To conduct the study, the researchers analyzed air quality data from roadside and non-roadside air quality monitors across London, and compared data over a twelve-week period from before and after ULEZ was introduced.
They found that compared to the overall decline in London’s air pollution levels, ULEZ caused only small improvements in air quality in the weeks after the start date: an average reduction of less than 3 percent for nitrogen dioxide concentrations and negligible effects on ozone and particulate matter concentrations (PM2.5).
They also found that the biggest improvements to air quality in London actually took place before ULEZ was introduced in 2019.

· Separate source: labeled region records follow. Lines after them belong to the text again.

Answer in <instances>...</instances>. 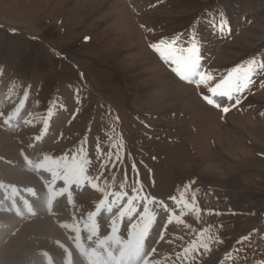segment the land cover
Listing matches in <instances>:
<instances>
[{
    "label": "rangeland",
    "instance_id": "rangeland-1",
    "mask_svg": "<svg viewBox=\"0 0 264 264\" xmlns=\"http://www.w3.org/2000/svg\"><path fill=\"white\" fill-rule=\"evenodd\" d=\"M162 39L197 44L216 82L251 64L254 83L224 113L161 60L150 45ZM0 99V201L26 192L30 207L0 238V264H77L146 242L140 264L264 262V0H0ZM133 188L132 207L156 215L144 238ZM182 193L189 208L170 199ZM10 212L0 206V224ZM44 218L58 231L37 233ZM192 241L209 249L185 255Z\"/></svg>",
    "mask_w": 264,
    "mask_h": 264
},
{
    "label": "snow or ice",
    "instance_id": "snow-or-ice-1",
    "mask_svg": "<svg viewBox=\"0 0 264 264\" xmlns=\"http://www.w3.org/2000/svg\"><path fill=\"white\" fill-rule=\"evenodd\" d=\"M221 30L224 28V22L221 21L220 24ZM87 40L88 38L85 37ZM179 43L178 40H173L171 43H165V41L159 40L153 42L150 46L160 55V58L163 62L168 63L171 66V70L176 74L178 78L181 80L188 81L190 83H194L197 87L202 89L200 95L201 98L209 105H214L217 108H221L224 113L229 111V107L222 106V104L216 98H223L226 101H232L235 99V105H239L241 100L239 98V93L244 90L250 88V86L254 83L253 77L255 75V71L251 67V64L243 72L240 74L239 66L234 68L232 72H230L227 76L221 78L218 82L215 81L211 72H206L203 69L202 65V56L200 55L199 46L195 43H191L190 46L187 47H177L176 45ZM236 73V75H233ZM233 105V106H235ZM48 122L47 120L44 122V129L47 130ZM120 145H114V149H118ZM97 151H100V146L97 145ZM79 154H77L78 156ZM73 163H77L76 158H72ZM88 162H91L90 157H86ZM121 157L118 151H112L109 153L108 160L105 163H113V167L115 164L119 163ZM114 161V162H113ZM79 163H83V161H79ZM133 171L135 172V166H133ZM123 187V186H121ZM139 190L136 188L132 189V197L129 200L130 204V212H133L134 215H140V221L133 225V227L137 230L140 237H145L156 220V215L154 212H150L148 204L144 203L143 210L138 211L132 207L134 202L137 199L136 193ZM187 191V187L185 188V192ZM128 193L125 192V198L128 197ZM142 201H146L148 198L140 197ZM170 199L177 204L178 206H183L184 208H189L190 202L186 199L185 195L182 193L180 197L171 196ZM195 196L192 197V201H195ZM153 202H155V198H152ZM161 206L167 210V205L160 202ZM193 211H199L195 208V205H192ZM184 213H181L183 216ZM172 216L170 215L168 222H172ZM177 222L183 223V220L177 217ZM211 237H209V240ZM241 241L247 240L248 237H241ZM222 242V241H221ZM200 249L208 250L209 243L206 241H202L197 243L196 241L190 242V244L182 249V252L187 255L189 251L197 252ZM142 250V246H141ZM264 264V262H262Z\"/></svg>",
    "mask_w": 264,
    "mask_h": 264
},
{
    "label": "bare ground",
    "instance_id": "bare-ground-1",
    "mask_svg": "<svg viewBox=\"0 0 264 264\" xmlns=\"http://www.w3.org/2000/svg\"><path fill=\"white\" fill-rule=\"evenodd\" d=\"M224 51V50H223ZM223 55V54H222ZM139 57V56H138ZM218 101H224V99L223 98H216ZM2 103V101H1V99H0V104ZM244 128H246V127H244ZM228 129H229V127H228ZM247 130V129H246ZM224 139V138H223ZM68 143V142H67ZM242 154V153H241ZM7 168V167H6ZM10 169V168H9ZM202 171V170H201ZM11 172V171H10ZM20 174V173H19ZM9 175V174H8ZM54 175V173H51V174H47V177H50V176H53ZM12 176V175H11ZM24 176V175H23ZM80 181V180H79ZM82 183V182H81ZM80 183V184H81ZM85 187V186H84ZM57 195V194H56ZM41 196V195H40ZM23 197H25L24 195H23ZM27 198V197H26ZM29 199H31L32 201H35L36 199L34 198V197H29ZM70 199V198H69ZM8 200V199H7ZM25 200V199H24ZM61 200H64V199H61ZM49 202V201H48ZM53 203H54V201H53ZM63 203V202H62ZM61 202H60V200L59 201H57V203H56V208H58V207H63V204H62ZM24 204V203H23ZM38 204L40 205V207L41 208H43V200L41 199V200H39L38 201ZM13 205H15L13 202H8L7 203V206L10 208V207H12ZM27 205V204H26ZM30 205H32V204H30ZM47 205V204H46ZM32 207V206H31ZM18 208H19V206H16V209H17V215L15 216V219H17V220H14V218H12L11 216H7V217H5V219H7L8 220V222L7 223H3V224H0V238L2 237V236H4V234H6L7 232H9V230L8 229H11L12 231L15 229V224H21L22 223V221H23V218H24V215L22 214V211L25 209V210H27V209H29L30 207L28 206V207H26V208H22V209H19V211H18ZM38 210V209H37ZM44 210V209H43ZM65 210V208L62 210V211H64ZM40 211V210H39ZM42 211V210H41ZM37 212V211H36ZM66 212H68V211H66ZM46 213V212H45ZM43 215V214H42ZM67 215V214H66ZM4 218V217H3ZM42 218V217H41ZM66 218V217H65ZM37 228H36V230H37V233H39V234H51V233H55V232H57L58 230H57V228H56V226L52 223V221H50V219H43V220H39V221H37ZM4 224H6L4 227H3V225ZM9 234V233H8ZM49 234V235H50ZM43 236V235H42ZM152 239H154L153 237L155 236V233H153L152 235ZM144 238V237H143ZM148 241H150V237H149V239H148ZM152 241V240H151ZM0 242H1V240H0ZM41 242V241H40ZM134 243V242H133ZM132 243V244H133ZM2 244V243H1ZM134 245V244H133ZM132 245V246H133ZM150 245V242H146V243H144L143 245H141L142 246V250H141V246H140V248H123V249H121L120 248V252L118 251V252H116V251H113V252H107V254H104V256L102 257V258H100L101 260H99L100 261V263H102V264H118V263H121V264H136L137 262H139V261H144V259H146V258H148V246ZM118 247V246H117ZM126 247V246H125ZM99 249V248H98ZM116 249V248H115ZM86 250V249H85ZM91 250V249H90ZM112 250V249H111ZM150 252V251H149ZM77 257H78V255H77ZM76 257V258H77ZM82 257V256H81ZM150 259V258H149ZM3 260H1V262H2ZM164 262V261H163ZM165 263V262H164ZM37 264H41V262H40V260L37 262ZM43 264V263H42ZM78 264H85L83 261H82V259L81 258H78Z\"/></svg>",
    "mask_w": 264,
    "mask_h": 264
}]
</instances>
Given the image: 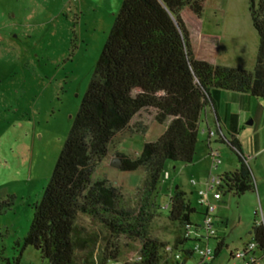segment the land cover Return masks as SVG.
I'll use <instances>...</instances> for the list:
<instances>
[{
    "label": "rangeland",
    "instance_id": "rangeland-1",
    "mask_svg": "<svg viewBox=\"0 0 264 264\" xmlns=\"http://www.w3.org/2000/svg\"><path fill=\"white\" fill-rule=\"evenodd\" d=\"M122 1L0 0V201L11 202L10 208L0 215V264H48L32 247L25 248L23 242L34 207L52 176ZM250 3L206 0L201 17L185 8L182 18L194 57L195 53L202 55L199 47L206 42L212 45L216 64L252 71L258 36L250 17ZM256 101L259 107L250 103L248 110H243V131L238 139L254 192L237 196L217 189L212 180L238 167L236 149L216 141L209 149L207 135L200 130L191 164L166 163L156 196L159 209L150 230L153 238L167 244L163 257L193 247L188 241L174 248L183 230L168 220L164 207L169 205L176 188L185 193L195 209L190 217L193 224L202 222L205 210L198 193L208 192L215 206L216 232L209 247L215 250L218 240L226 246L215 264H223L229 252L252 241L254 223H264V101ZM210 129L216 131L212 119ZM160 131L152 111L140 112L128 129L113 138L108 156L97 165L92 181H107L126 200L136 201L144 172L124 173L111 163L115 159L121 161L119 155L137 158L144 144L154 141ZM210 150L218 154L217 168ZM216 192L221 194L219 201L212 199ZM82 224L89 226L90 222L85 219ZM121 246L124 260L132 258L139 247L129 240ZM197 263L196 255L187 261ZM233 264L243 263L234 260Z\"/></svg>",
    "mask_w": 264,
    "mask_h": 264
},
{
    "label": "trees",
    "instance_id": "trees-1",
    "mask_svg": "<svg viewBox=\"0 0 264 264\" xmlns=\"http://www.w3.org/2000/svg\"><path fill=\"white\" fill-rule=\"evenodd\" d=\"M205 1H122L23 242L48 264H172L173 257H163L167 244L150 234L166 163H192L201 116L209 105L215 109L214 92L264 101V0H250V17L258 36L252 71L194 57L182 12L187 8L201 17ZM148 110L157 124L169 123L159 138L144 144L137 158L118 156L121 172H144L133 202L107 181L93 182L92 176L107 158L113 138ZM218 141L225 143L223 137ZM227 144L236 149L238 167L219 177L217 189L237 196L254 192L237 141ZM10 206V201H0V215ZM164 210H168V220L183 230L176 249L189 241L183 236L187 226H196L190 221L195 209L176 188ZM85 219L89 226L82 224ZM251 235L264 258V225L254 223ZM125 240L139 245L127 260L121 246ZM223 249L222 242L216 244L213 260ZM181 253L185 261L193 257L190 250ZM135 258L140 259L133 262Z\"/></svg>",
    "mask_w": 264,
    "mask_h": 264
},
{
    "label": "built area",
    "instance_id": "built-area-1",
    "mask_svg": "<svg viewBox=\"0 0 264 264\" xmlns=\"http://www.w3.org/2000/svg\"><path fill=\"white\" fill-rule=\"evenodd\" d=\"M207 135V145L209 149H211V141L212 139H219L223 136L221 134H217V131H202ZM211 151V150H210ZM212 163L215 168L220 164V160L217 153H213L211 151L210 154ZM246 161V160H245ZM167 174H164V178L166 179ZM212 182L217 183V187L219 185V178L216 180L213 179ZM192 184L195 185V182L192 181ZM212 189V187L210 188ZM200 197V203L204 206L205 210L202 218V222L200 224H196V226H187L184 231V238L193 243L192 249H190L192 255H196L199 261V264H205L213 261L214 252L209 247V242L215 239L216 232L214 229V211L215 206L210 202L208 192L199 191L198 193ZM212 199L214 201H219L221 199L220 192H216L213 194ZM264 225V223H262ZM256 245L254 242H248L241 249L235 250L232 252L231 259L241 260L243 264H264V258L261 254L257 253ZM172 264H187L185 261V256L182 253H175L172 256ZM140 258H135L133 262H138ZM108 264H123V263H108ZM233 264V263H231Z\"/></svg>",
    "mask_w": 264,
    "mask_h": 264
},
{
    "label": "crops",
    "instance_id": "crops-1",
    "mask_svg": "<svg viewBox=\"0 0 264 264\" xmlns=\"http://www.w3.org/2000/svg\"><path fill=\"white\" fill-rule=\"evenodd\" d=\"M201 29V28H200ZM205 36V35H204ZM206 37V36H205ZM204 45L200 46L199 49L202 50V55L199 56L195 53V58L198 60L206 61L210 64H216L215 63V55H211V49L212 45L207 44L206 42H203ZM220 65V64H217ZM213 100H214V107L212 105H209L203 112L201 116V122L199 124V130L202 132L204 129L206 131L211 130L210 129V119H212V123H214L215 130H218L220 134L224 138V142L227 143L228 141H237L241 153L245 159V156L243 154L242 145L238 141L240 139V133L243 131V117L242 113L243 110H248L250 103L255 104L259 107L258 101L252 99L248 95L243 94H237L232 92H225V91H216L213 93ZM238 106V107H236ZM237 109H235V108ZM169 122H167L164 125H158L159 128H161V131L159 132L157 138H159L166 130V127ZM249 123V122H247ZM253 121L249 123V125H252ZM203 127H205L203 129ZM156 138V139H157ZM155 139V140H156ZM154 140V141H155ZM207 140V136H206ZM205 140V141H206ZM219 142L218 139L211 141V144L214 142ZM220 143V142H219ZM207 145V141H206ZM208 146V145H207ZM211 147V145H210ZM215 240V239H214ZM222 242L224 245V248L226 247L223 241L218 240L216 244ZM232 252H229L228 257L226 256V260L223 262V264H231L233 263V260L231 259ZM221 254V253H220ZM218 255V257L220 256ZM199 264V261L198 263ZM205 264H215V260L209 263Z\"/></svg>",
    "mask_w": 264,
    "mask_h": 264
},
{
    "label": "water",
    "instance_id": "water-1",
    "mask_svg": "<svg viewBox=\"0 0 264 264\" xmlns=\"http://www.w3.org/2000/svg\"><path fill=\"white\" fill-rule=\"evenodd\" d=\"M176 25H177V23H176ZM120 163H121V161L119 159H115V160L112 161L111 166H113L114 168H119L120 167Z\"/></svg>",
    "mask_w": 264,
    "mask_h": 264
}]
</instances>
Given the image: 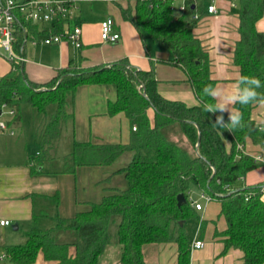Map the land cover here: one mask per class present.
Masks as SVG:
<instances>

Cities considering air pollution policies should not expect ULEZs to solve the problem alone, as they contribute only marginally to cleaner air. Dr. Marc Stettler Department of Civil and Environmental Engineering
They detected changes in the levels of nitrogen dioxide and ozone at 70 percent and 24 percent of the monitoring sites, respectively, around the time ULEZ was introduced. Among these sites, changes in air pollution varied quite significantly, and in some places pollution actually worsened, with relative changes ranging from -9 percent to 6 percent for nitrogen dioxide, -5 percent to 4 percent for ozone, and -6 percent to 4 percent for PM2. 5.
The researchers suggest that other cities that are considering implementing these schemes should only consider them along with a combination of other measures. Dr. Stettler said: “Cities considering air pollution policies should not expect ULEZs to solve the problem alone, as they contribute only marginally to cleaner air. This is especially true for pollutants that may originate elsewhere and be blown into the city. of winds, such as particulate matter and ozone. “
“Since the introduction of London ULEZ, similar schemes have been introduced in Bath, Birmingham and Glasgow, but on a much smaller scale. Several other cities have plans to implement clean air zones and our results can contribute to the development of their policies.”
“Has the Ultra Low Emission Zone in London improved air quality?” by Liang Ma, Daniel J. Graham and Marc EJ Stettler, published November 16, 2021 in Environmental research letters.